His book offers a fascinating look at the vitality of modern legends, at the way that stories about real, factual incidents can warp, evolve and travel between communities with incredible speed.


A similar point is made by history professor Jay M. Smith in his careful, thoughtful reconsideration of another Chupacabra-like animal in France, "Monsters of the Gévaudan" (Harvard University Press: 378 pp., $35). This beast killed sheep, cattle and the peasant women and children tending them in a mountainous area of France's Languedoc province in the 18th century.

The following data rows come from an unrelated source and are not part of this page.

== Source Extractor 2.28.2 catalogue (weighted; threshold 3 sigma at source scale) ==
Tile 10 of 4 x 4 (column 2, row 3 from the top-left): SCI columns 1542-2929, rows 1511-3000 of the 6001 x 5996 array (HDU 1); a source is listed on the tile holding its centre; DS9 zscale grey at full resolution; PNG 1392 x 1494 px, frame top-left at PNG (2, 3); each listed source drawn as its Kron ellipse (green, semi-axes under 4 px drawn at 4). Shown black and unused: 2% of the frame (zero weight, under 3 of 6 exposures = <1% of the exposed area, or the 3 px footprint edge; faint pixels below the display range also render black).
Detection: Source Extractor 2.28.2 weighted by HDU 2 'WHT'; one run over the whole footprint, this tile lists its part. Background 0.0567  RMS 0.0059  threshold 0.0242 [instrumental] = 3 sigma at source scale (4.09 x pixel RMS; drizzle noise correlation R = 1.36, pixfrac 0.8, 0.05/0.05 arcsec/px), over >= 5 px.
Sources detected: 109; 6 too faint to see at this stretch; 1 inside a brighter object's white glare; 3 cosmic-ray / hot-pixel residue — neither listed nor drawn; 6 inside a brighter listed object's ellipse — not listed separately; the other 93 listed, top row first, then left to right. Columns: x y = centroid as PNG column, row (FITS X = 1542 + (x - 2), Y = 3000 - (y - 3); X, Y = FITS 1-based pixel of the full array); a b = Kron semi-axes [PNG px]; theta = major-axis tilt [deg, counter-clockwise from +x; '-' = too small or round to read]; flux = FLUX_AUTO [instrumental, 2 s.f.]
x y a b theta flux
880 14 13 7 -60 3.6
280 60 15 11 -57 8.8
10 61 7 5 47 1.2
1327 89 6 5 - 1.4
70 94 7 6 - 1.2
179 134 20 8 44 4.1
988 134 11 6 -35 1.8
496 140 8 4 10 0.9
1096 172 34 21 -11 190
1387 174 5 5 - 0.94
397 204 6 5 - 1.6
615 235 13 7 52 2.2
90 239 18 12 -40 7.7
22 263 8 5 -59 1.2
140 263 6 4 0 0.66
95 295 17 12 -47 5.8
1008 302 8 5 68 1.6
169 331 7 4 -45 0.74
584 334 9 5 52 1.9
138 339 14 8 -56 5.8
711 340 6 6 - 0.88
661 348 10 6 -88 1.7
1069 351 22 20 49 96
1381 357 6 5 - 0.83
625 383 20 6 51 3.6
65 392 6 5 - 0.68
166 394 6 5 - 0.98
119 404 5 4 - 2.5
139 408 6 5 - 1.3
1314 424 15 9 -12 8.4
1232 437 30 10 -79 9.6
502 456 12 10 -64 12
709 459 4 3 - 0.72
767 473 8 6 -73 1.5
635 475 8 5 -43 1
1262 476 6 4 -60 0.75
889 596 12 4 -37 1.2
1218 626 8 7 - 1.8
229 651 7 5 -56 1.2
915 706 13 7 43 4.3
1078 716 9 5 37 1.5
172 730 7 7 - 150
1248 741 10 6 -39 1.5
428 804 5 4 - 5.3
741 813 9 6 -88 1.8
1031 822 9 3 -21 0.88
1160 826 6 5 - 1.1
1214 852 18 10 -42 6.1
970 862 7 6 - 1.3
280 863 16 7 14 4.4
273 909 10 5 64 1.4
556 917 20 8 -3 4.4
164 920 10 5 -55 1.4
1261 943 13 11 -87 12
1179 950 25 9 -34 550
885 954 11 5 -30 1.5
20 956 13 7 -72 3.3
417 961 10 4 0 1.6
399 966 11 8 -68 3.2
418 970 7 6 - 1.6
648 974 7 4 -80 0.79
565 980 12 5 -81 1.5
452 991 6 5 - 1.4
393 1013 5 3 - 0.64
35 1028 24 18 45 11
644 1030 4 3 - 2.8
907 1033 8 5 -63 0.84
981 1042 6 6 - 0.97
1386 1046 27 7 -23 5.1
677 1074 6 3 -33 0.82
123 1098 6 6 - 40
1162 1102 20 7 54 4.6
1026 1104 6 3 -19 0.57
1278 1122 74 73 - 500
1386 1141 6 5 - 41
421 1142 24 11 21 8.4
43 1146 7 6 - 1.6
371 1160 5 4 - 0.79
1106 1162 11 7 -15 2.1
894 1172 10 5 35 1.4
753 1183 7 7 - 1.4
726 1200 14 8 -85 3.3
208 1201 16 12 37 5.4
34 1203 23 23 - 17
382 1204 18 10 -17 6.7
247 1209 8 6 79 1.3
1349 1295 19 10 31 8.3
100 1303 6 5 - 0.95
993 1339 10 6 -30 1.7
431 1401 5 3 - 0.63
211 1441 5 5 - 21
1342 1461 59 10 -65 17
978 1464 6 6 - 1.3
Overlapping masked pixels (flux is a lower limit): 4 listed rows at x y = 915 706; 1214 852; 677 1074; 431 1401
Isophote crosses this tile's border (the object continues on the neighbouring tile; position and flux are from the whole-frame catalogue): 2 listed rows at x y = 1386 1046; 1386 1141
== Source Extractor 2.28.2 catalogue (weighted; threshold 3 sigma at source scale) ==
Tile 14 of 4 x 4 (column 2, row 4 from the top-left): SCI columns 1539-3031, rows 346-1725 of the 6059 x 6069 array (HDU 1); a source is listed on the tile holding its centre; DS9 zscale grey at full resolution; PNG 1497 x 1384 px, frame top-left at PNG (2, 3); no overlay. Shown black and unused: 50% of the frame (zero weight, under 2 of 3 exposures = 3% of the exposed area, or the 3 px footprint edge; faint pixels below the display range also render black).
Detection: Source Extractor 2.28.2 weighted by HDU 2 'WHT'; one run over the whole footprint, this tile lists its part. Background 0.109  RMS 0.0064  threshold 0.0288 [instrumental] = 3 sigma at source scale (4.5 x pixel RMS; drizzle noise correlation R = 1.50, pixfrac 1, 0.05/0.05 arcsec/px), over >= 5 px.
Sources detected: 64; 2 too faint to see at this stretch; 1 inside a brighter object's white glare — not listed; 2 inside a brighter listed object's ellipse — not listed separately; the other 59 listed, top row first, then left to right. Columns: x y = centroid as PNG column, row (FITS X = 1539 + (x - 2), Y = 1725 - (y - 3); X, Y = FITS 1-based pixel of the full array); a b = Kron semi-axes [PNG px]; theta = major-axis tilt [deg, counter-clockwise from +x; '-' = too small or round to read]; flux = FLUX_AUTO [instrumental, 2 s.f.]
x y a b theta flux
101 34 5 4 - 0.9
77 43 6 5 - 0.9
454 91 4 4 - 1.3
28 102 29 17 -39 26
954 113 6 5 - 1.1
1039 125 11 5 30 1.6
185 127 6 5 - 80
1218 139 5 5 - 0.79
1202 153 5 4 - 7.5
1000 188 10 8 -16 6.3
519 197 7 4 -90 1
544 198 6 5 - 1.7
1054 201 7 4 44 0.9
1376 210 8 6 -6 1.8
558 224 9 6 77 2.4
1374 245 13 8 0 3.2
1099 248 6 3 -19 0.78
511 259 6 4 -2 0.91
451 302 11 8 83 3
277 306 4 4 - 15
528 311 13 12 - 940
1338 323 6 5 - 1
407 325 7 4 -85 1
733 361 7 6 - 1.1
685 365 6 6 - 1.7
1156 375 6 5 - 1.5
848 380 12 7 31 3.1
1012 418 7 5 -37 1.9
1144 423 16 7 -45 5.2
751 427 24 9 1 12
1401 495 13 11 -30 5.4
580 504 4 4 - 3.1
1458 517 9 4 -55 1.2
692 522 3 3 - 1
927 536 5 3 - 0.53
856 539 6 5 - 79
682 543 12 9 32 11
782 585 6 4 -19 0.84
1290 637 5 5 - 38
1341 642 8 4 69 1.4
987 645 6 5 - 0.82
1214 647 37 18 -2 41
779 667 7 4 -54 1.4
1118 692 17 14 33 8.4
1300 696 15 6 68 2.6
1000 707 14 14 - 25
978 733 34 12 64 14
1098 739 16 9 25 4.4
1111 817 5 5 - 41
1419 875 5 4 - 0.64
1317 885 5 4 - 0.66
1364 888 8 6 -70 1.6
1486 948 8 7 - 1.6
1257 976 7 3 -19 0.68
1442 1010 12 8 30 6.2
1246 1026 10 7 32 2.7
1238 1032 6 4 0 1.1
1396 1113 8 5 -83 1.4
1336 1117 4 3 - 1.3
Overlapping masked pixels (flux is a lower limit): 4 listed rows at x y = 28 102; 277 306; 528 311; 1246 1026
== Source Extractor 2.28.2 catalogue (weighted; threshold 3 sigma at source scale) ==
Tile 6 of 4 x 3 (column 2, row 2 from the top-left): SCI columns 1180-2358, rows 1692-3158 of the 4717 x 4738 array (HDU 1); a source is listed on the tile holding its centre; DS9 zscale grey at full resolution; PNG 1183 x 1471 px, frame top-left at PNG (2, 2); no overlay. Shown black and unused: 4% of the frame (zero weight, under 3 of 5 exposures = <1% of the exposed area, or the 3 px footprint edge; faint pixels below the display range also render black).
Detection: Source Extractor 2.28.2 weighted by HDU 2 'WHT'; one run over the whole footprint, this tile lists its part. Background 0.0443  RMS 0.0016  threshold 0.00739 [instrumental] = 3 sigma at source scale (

Instead of just retelling the story, Smith is after "a clearer picture … of how the beast came to be 'made' — that is, how the beast took on the dimensions it acquired, how its activities impressed contemporary imaginations, and how the suspenseful story of the hunt expressed and magnified issues that shaped the culture of the times." He's a skilled storyteller, bringing a distant time and place vividly to life for the reader.

The same fears and rumors that transformed an obscure member of the Canidae family into the beastly goat-sucker also went into the Gévaudan monster's transformation. And when the monster turned out to be a large wolf, do you know what happened? People refused to accept the truth, Smith writes, insisting "that the monster of the Gévaudan had to be a surprising and unusual creature."

Those involved felt a need to embellish the story (they didn't have to worry that Steve Kroft of "60 Minutes" would come along and check the facts). Stories, engravings and other ways of commemorating the animal's killing by Louis XV's gun-bearer applied shades to the beast with an especially heavy gothic hand.